JOB ITEM :: Reproduce the entries below with every "photograph" changed to "image" and nothing else altered. Omit the pictures.

DATA EXCERPTS ::
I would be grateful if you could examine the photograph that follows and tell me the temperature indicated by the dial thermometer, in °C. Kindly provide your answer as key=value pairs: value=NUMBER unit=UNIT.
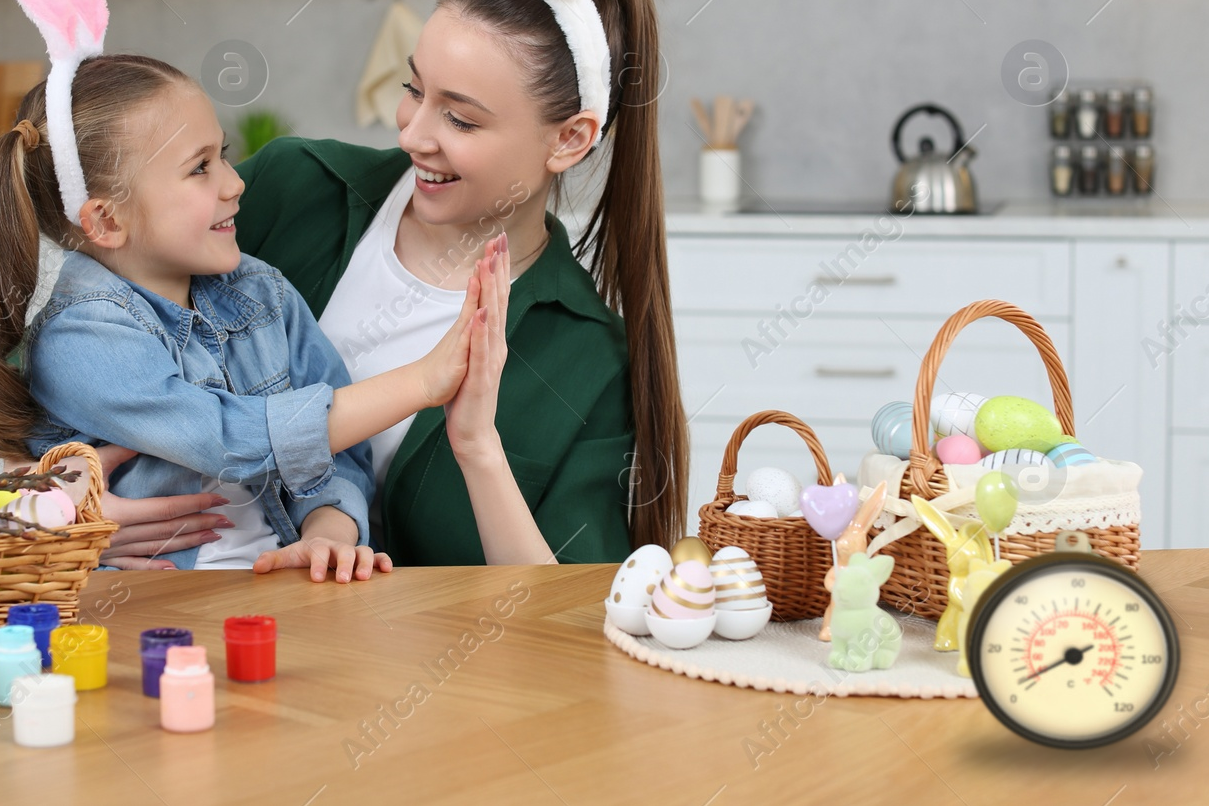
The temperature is value=5 unit=°C
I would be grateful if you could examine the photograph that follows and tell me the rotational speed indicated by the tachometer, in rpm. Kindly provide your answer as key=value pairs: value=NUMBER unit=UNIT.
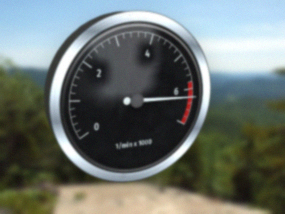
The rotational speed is value=6200 unit=rpm
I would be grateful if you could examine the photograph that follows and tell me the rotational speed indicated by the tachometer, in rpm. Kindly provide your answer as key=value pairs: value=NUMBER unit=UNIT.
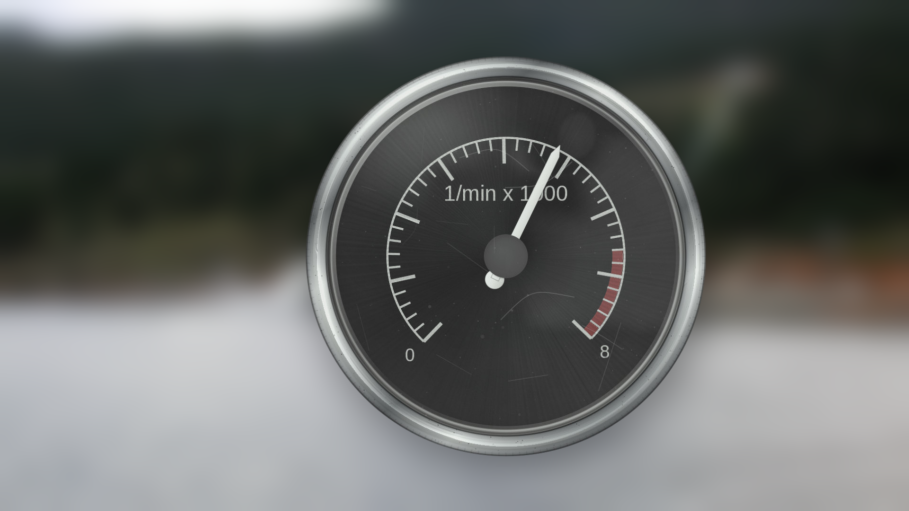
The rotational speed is value=4800 unit=rpm
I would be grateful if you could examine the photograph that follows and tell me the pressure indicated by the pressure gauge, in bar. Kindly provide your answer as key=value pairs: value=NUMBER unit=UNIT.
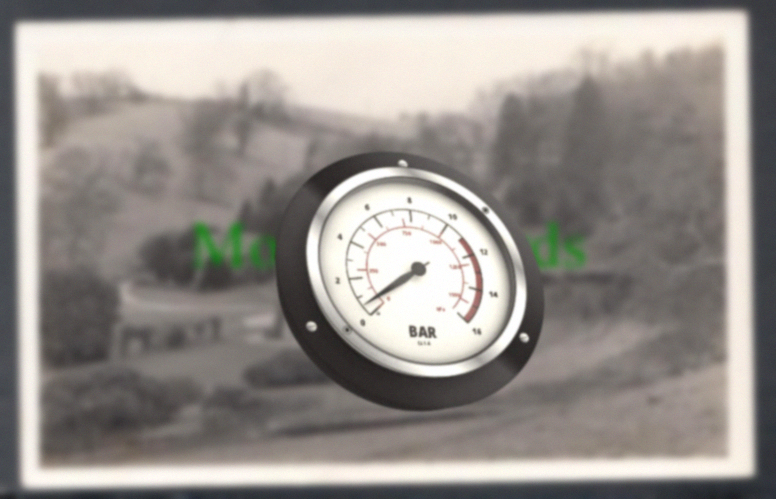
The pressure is value=0.5 unit=bar
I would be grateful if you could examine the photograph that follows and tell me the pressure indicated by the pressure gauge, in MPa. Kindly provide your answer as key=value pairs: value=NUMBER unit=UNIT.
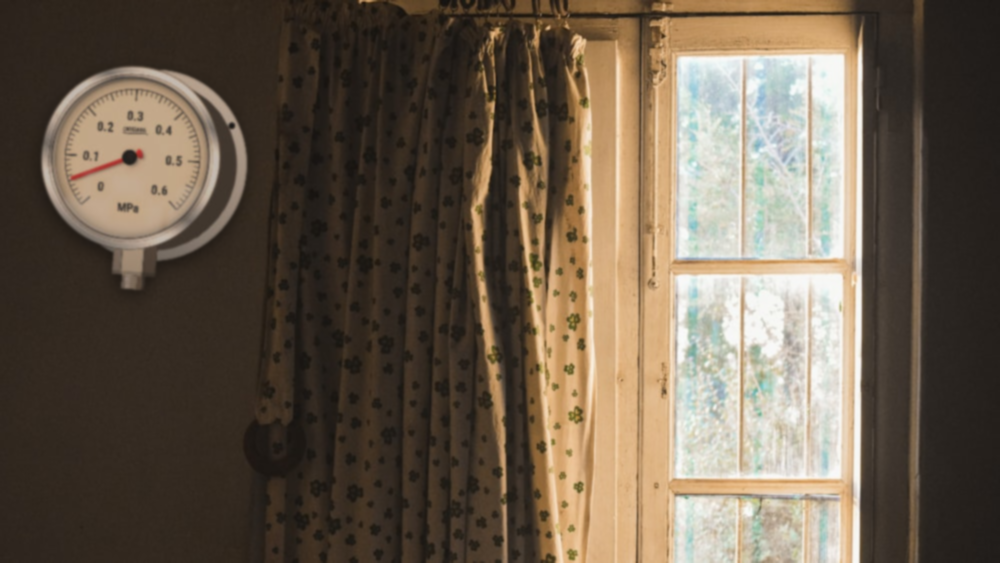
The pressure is value=0.05 unit=MPa
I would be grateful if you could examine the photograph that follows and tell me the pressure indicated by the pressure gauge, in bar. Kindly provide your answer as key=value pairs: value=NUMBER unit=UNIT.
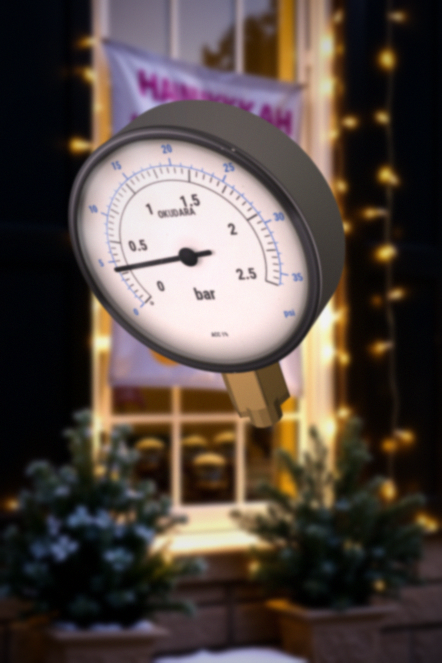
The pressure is value=0.3 unit=bar
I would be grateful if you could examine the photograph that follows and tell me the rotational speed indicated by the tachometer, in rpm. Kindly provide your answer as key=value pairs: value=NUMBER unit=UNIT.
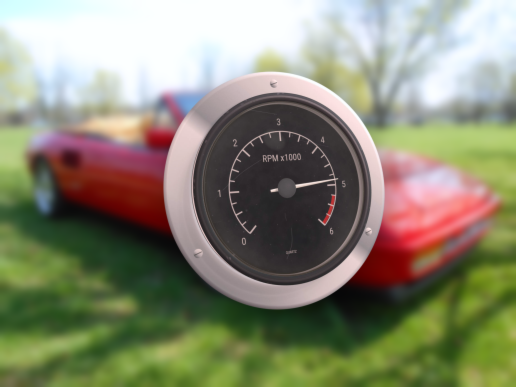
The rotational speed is value=4875 unit=rpm
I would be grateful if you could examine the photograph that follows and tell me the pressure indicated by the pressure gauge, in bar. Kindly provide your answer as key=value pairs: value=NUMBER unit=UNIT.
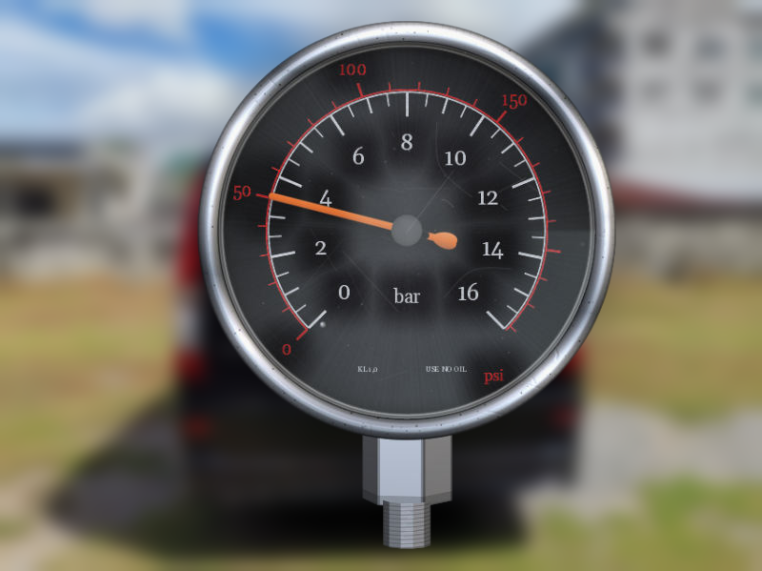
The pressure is value=3.5 unit=bar
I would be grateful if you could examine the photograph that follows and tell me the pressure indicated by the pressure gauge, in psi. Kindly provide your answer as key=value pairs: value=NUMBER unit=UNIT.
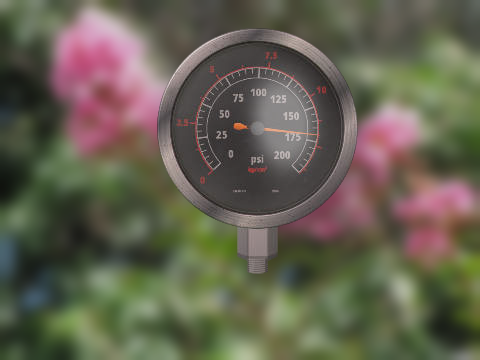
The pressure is value=170 unit=psi
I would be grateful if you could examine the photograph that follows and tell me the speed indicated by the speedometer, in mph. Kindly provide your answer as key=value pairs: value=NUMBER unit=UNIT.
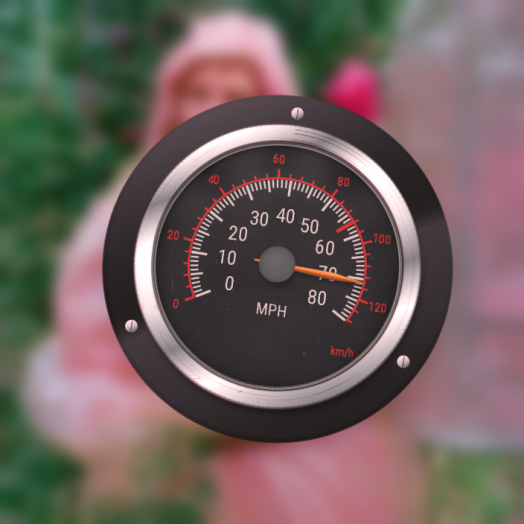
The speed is value=71 unit=mph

ANSWER FOR THE TASK ::
I would be grateful if you could examine the image that follows and tell me the temperature indicated by the dial thermometer, in °C. Kindly provide your answer as key=value pairs: value=NUMBER unit=UNIT.
The temperature is value=5 unit=°C
I would be grateful if you could examine the image that follows and tell me the rotational speed indicated by the tachometer, in rpm. Kindly provide your answer as key=value pairs: value=NUMBER unit=UNIT.
The rotational speed is value=6200 unit=rpm
I would be grateful if you could examine the image that follows and tell me the rotational speed indicated by the tachometer, in rpm. Kindly provide your answer as key=value pairs: value=NUMBER unit=UNIT.
The rotational speed is value=4800 unit=rpm
I would be grateful if you could examine the image that follows and tell me the pressure indicated by the pressure gauge, in bar. Kindly provide your answer as key=value pairs: value=NUMBER unit=UNIT.
The pressure is value=0.5 unit=bar
I would be grateful if you could examine the image that follows and tell me the pressure indicated by the pressure gauge, in MPa. Kindly provide your answer as key=value pairs: value=NUMBER unit=UNIT.
The pressure is value=0.05 unit=MPa
I would be grateful if you could examine the image that follows and tell me the pressure indicated by the pressure gauge, in bar. Kindly provide your answer as key=value pairs: value=NUMBER unit=UNIT.
The pressure is value=0.3 unit=bar
I would be grateful if you could examine the image that follows and tell me the rotational speed indicated by the tachometer, in rpm. Kindly provide your answer as key=value pairs: value=NUMBER unit=UNIT.
The rotational speed is value=4875 unit=rpm
I would be grateful if you could examine the image that follows and tell me the pressure indicated by the pressure gauge, in bar. Kindly provide your answer as key=value pairs: value=NUMBER unit=UNIT.
The pressure is value=3.5 unit=bar
I would be grateful if you could examine the image that follows and tell me the pressure indicated by the pressure gauge, in psi. Kindly provide your answer as key=value pairs: value=NUMBER unit=UNIT.
The pressure is value=170 unit=psi
I would be grateful if you could examine the image that follows and tell me the speed indicated by the speedometer, in mph. Kindly provide your answer as key=value pairs: value=NUMBER unit=UNIT.
The speed is value=71 unit=mph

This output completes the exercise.